### WHAT THE TASK ASKS
Which lines in the data below contain the word "München"? Pull each of them out.

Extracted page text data
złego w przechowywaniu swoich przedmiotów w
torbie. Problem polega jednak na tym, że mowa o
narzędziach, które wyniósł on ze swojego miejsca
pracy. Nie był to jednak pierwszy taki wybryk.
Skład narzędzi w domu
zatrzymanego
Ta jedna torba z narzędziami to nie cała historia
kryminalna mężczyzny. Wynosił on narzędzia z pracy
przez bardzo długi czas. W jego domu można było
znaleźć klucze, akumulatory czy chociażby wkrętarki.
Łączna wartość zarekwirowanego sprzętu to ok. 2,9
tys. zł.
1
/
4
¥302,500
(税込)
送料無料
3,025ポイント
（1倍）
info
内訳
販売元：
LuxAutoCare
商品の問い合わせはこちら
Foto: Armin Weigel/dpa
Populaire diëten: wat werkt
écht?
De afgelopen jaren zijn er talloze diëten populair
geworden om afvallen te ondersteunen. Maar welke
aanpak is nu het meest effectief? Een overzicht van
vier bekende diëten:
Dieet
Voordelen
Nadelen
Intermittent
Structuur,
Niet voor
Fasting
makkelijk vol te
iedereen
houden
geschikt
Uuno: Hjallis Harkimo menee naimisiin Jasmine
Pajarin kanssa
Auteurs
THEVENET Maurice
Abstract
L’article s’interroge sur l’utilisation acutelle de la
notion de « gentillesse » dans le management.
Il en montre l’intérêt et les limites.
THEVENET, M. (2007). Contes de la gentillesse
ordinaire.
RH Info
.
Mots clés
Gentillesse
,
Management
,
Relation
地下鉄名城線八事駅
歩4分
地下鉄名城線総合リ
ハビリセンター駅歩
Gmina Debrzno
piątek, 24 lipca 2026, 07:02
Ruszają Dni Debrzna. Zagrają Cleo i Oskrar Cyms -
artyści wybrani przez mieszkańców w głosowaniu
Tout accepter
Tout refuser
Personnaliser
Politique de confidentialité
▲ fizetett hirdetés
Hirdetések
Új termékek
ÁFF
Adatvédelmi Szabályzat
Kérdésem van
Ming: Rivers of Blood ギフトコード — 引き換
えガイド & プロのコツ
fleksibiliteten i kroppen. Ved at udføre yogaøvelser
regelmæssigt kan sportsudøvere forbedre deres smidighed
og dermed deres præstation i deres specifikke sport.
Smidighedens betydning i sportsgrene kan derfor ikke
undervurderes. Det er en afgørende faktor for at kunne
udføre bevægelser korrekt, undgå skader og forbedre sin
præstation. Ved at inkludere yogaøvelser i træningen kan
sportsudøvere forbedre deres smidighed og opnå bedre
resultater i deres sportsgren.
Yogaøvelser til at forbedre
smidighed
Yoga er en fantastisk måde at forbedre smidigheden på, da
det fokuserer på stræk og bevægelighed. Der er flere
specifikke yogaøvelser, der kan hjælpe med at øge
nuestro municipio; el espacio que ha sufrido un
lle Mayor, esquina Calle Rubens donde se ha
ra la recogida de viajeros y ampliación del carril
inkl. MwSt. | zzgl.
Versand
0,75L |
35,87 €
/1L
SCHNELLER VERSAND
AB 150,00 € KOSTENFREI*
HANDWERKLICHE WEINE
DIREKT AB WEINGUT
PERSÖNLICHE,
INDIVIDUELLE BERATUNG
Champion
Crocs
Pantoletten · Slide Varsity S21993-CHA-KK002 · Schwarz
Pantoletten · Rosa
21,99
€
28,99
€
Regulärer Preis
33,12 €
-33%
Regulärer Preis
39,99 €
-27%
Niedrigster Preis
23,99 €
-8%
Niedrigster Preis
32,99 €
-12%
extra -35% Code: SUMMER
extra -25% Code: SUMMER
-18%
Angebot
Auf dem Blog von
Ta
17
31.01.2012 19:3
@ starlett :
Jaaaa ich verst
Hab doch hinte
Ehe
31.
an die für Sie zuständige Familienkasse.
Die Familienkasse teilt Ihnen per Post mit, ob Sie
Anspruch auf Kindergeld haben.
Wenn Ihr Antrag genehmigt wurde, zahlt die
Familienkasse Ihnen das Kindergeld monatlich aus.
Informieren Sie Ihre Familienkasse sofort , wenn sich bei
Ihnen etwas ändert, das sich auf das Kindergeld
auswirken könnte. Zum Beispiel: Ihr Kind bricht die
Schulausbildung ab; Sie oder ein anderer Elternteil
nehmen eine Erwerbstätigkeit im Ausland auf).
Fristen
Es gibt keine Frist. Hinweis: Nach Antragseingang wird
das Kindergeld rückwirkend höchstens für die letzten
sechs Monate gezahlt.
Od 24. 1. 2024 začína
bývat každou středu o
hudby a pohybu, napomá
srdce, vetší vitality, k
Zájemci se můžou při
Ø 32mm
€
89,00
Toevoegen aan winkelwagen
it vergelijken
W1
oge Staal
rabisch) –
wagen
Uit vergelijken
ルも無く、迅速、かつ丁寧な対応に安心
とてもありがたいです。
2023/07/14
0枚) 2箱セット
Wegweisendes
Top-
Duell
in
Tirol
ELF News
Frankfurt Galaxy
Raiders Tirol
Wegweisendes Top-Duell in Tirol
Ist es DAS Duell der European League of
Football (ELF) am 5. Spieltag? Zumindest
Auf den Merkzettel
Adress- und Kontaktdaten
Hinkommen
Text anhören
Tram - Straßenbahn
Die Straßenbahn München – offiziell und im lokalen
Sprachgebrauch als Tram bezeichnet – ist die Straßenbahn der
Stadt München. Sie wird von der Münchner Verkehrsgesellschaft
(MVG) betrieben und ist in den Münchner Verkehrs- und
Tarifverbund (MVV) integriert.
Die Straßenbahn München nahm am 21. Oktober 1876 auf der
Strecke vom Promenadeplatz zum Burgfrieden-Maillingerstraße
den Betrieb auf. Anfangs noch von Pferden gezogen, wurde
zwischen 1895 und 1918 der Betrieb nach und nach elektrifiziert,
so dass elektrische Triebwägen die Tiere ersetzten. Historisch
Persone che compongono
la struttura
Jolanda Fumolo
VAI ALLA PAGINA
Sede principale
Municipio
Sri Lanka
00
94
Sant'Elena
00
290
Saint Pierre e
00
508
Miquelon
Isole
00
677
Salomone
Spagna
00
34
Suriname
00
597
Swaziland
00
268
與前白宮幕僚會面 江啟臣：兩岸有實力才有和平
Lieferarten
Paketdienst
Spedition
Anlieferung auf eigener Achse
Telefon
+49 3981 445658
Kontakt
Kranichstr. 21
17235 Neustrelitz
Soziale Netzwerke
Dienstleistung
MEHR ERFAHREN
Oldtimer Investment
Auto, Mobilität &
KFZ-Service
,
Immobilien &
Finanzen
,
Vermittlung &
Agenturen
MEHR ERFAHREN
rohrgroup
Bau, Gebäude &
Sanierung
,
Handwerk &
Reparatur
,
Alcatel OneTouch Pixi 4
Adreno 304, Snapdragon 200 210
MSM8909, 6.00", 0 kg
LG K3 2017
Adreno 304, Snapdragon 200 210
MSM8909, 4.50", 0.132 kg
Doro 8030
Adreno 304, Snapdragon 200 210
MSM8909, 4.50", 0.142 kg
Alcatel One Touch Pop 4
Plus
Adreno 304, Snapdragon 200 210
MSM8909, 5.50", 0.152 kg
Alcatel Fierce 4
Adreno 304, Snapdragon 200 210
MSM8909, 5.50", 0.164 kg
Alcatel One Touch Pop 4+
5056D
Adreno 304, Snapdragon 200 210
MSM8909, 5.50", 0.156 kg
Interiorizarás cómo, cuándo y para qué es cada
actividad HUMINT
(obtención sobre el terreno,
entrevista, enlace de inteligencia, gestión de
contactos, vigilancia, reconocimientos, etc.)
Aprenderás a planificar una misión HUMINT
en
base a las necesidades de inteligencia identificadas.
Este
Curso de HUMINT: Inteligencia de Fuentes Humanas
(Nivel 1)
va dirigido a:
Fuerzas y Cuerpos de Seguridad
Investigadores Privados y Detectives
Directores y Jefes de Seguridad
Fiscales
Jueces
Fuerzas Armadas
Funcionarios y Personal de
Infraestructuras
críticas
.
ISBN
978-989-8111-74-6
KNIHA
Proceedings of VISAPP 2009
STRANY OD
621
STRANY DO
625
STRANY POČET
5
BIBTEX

### RESPONSE TO THIS EXERCISE
Die Straßenbahn München – offiziell und im lokalen
Stadt München. Sie wird von der Münchner Verkehrsgesellschaft
Die Straßenbahn München nahm am 21. Oktober 1876 auf der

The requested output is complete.